Trend commentator: WikiLeaks's publications – destroying power of freedom of speech
Trend European Desk Commentator Elmira Tariverdiyeva
The country which has always fiercely defended the position of protecting freedom of speech, had to endure all the "charms" of full publicity. A quarter of a million of secret diplomatic telegrams and letters from U.S. diplomatic missions situated in various countries to the U.S. State Department, puts the reliability of the country, as a partner, under question.
According to the White House's statement, transferring "stolen" letters and telegrams to the media outlets is "reckless and dangerous act". The administration warns that some telegrams may completely disrupt the activity of the United States abroad, and jeopardize work and even the lives of confidential sources of U.S diplomats in case of publication.
Some documents received by New York Times and several other influential U.S and European media have been written recently. The documents marked as "secret" disclose details of the correspondence of President Obama's administration on crisis and conflict. However, the greatest impact caused harsh statements of U.S. diplomats about presidents of Muslim countries, European leaders, snatches of information from supposedly private conversations between the leaders of countries and U.S. officials and demands of Clinton to organize surveillance over the members of the Security Council from Russia, China, France and Great Britain.
The information that Clinton was trying to obtain biometric information on UN Secretary General Ban Ki-moon and credit card numbers, e-mail addresses, phone numbers of UN officials looks quite impartially. According to the documents published by WikiLeaks, U.S. intelligence officials were sent to the UN missions in New York, Vienna and Rome, as well as 33 embassies of various countries, including the diplomatic missions in London, Paris and Moscow.

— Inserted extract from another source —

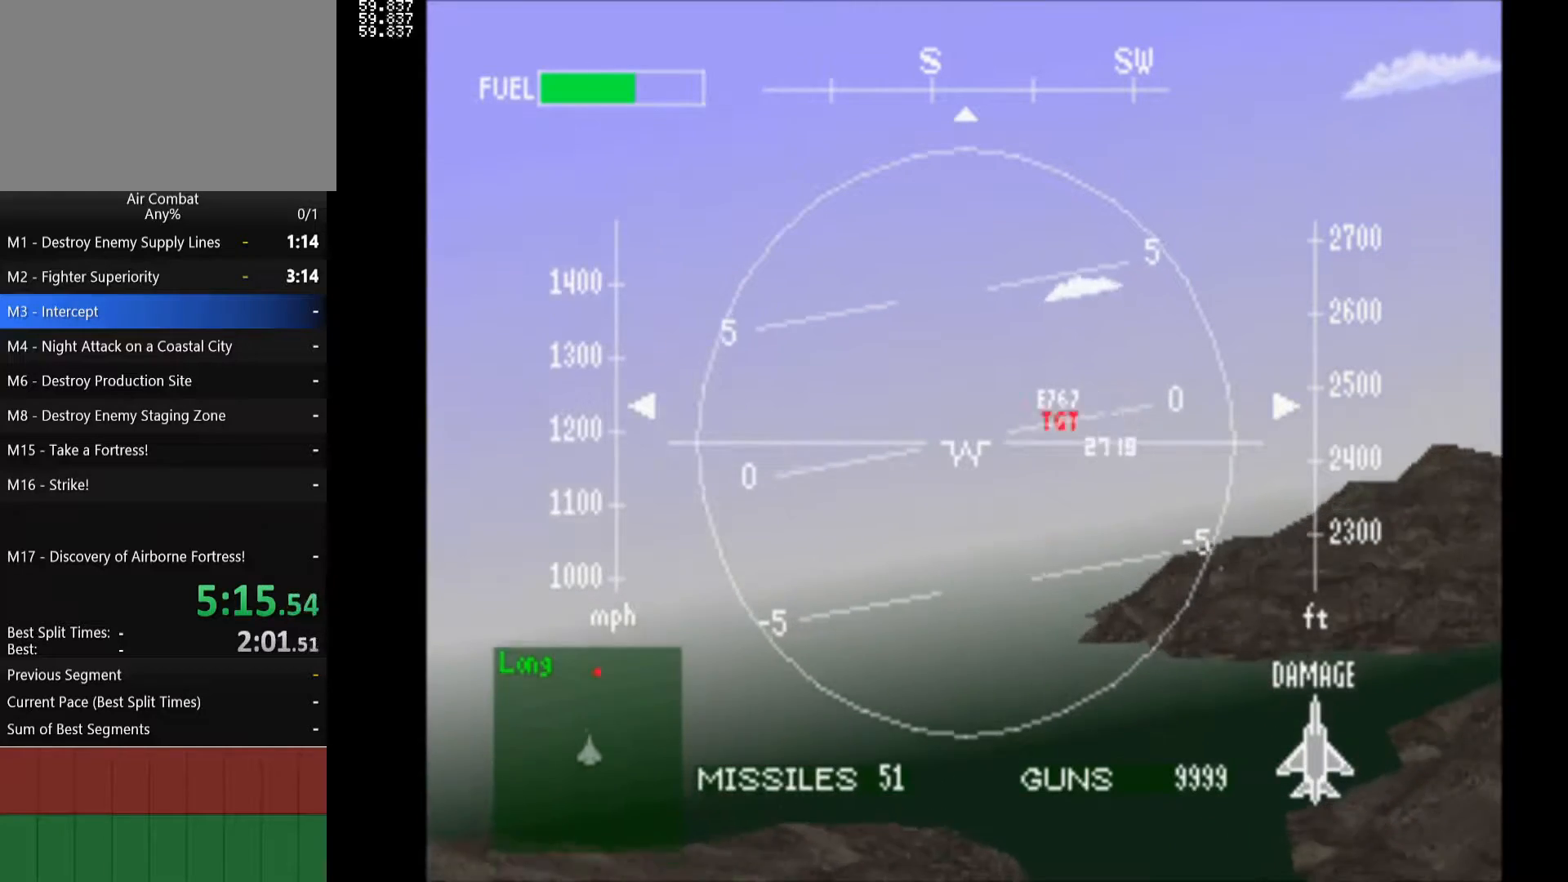
{"buttons": ["R1"], "left_stick": "center", "right_stick": "center", "events": [[400, "DPAD_RIGHT", "up"]]}
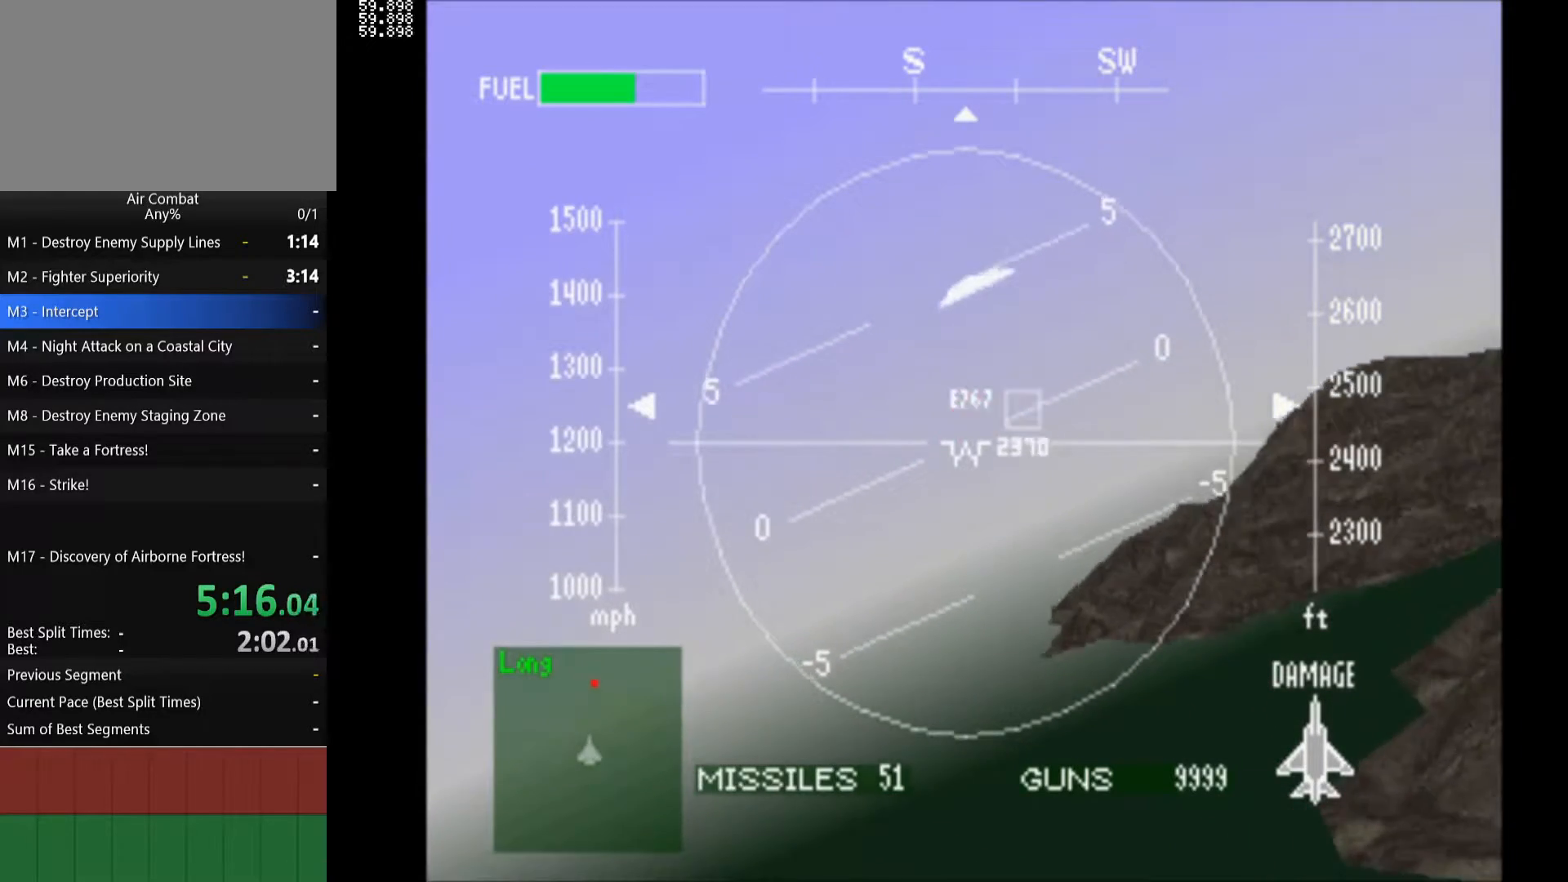
{"buttons": ["R1", "DPAD_LEFT"], "left_stick": "center", "right_stick": "center", "events": [[67, "DPAD_LEFT", "down"]]}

The fact that the next portion of discreditable material from the ubiquitous WikiLeaks will affect the relations between Washington and many countries is obvious. One thing is to realize that the conversations in the margins of the U.S government are far from the protocol events, another - to get closely acquainted with the harsh remarks of the U.S diplomats and assessments of U.S. officials. But it does not deal with WikiLeaks's information. Other thing frightens.
The material published by the website WikiLeaks is not new. Almost everything, written by diplomats in the telegrams to the State Department and secret documents, evaluating world leaders, was known. But the real news was the fact that such a strong power like the U.S. failed to prevent the leakage of secret information relating to confidential tasks given by the State Department to diplomats and the delicate moments of the U.S. diplomatic missions' activity abroad. The fact that the next documents, published by WikiLeaks, will become much more dangerous information that could cause a real threat to the security of many countries must get the international community to think about freedom of speech.
The main question, raised by WikiLeaks for mankind, is the line that turns the concept of freedom of speech and right to information in a potentially dangerous trend of disclosing state secrets. A leak of information from the agents-illegal immigrants, working in other countries, is punishable by the law. But why is the disclosing secret documents, published for the entire world, classified as the resident's right to information? Do ordinary citizens really need this information? That is, can the information on estimates given by the employees of diplomatic missions, the assessment, by the way, very subjective and based on personal impressions of a particular person, really have at least any value to the U.S or European citizens? The editions publishing this discreditable material insist on this.
Most likely, these publications are designed to satisfy the curiosity of citizens. Food and performance remain the main pillars of existence like thousands years ago. Editors-in-chief of the influential media do not understand that this performance causes great damage to the country itself.
They ignored the main postulate of morality - the oath of allegiance to their state for the sake of ratings and the notorious "freedom of publicity".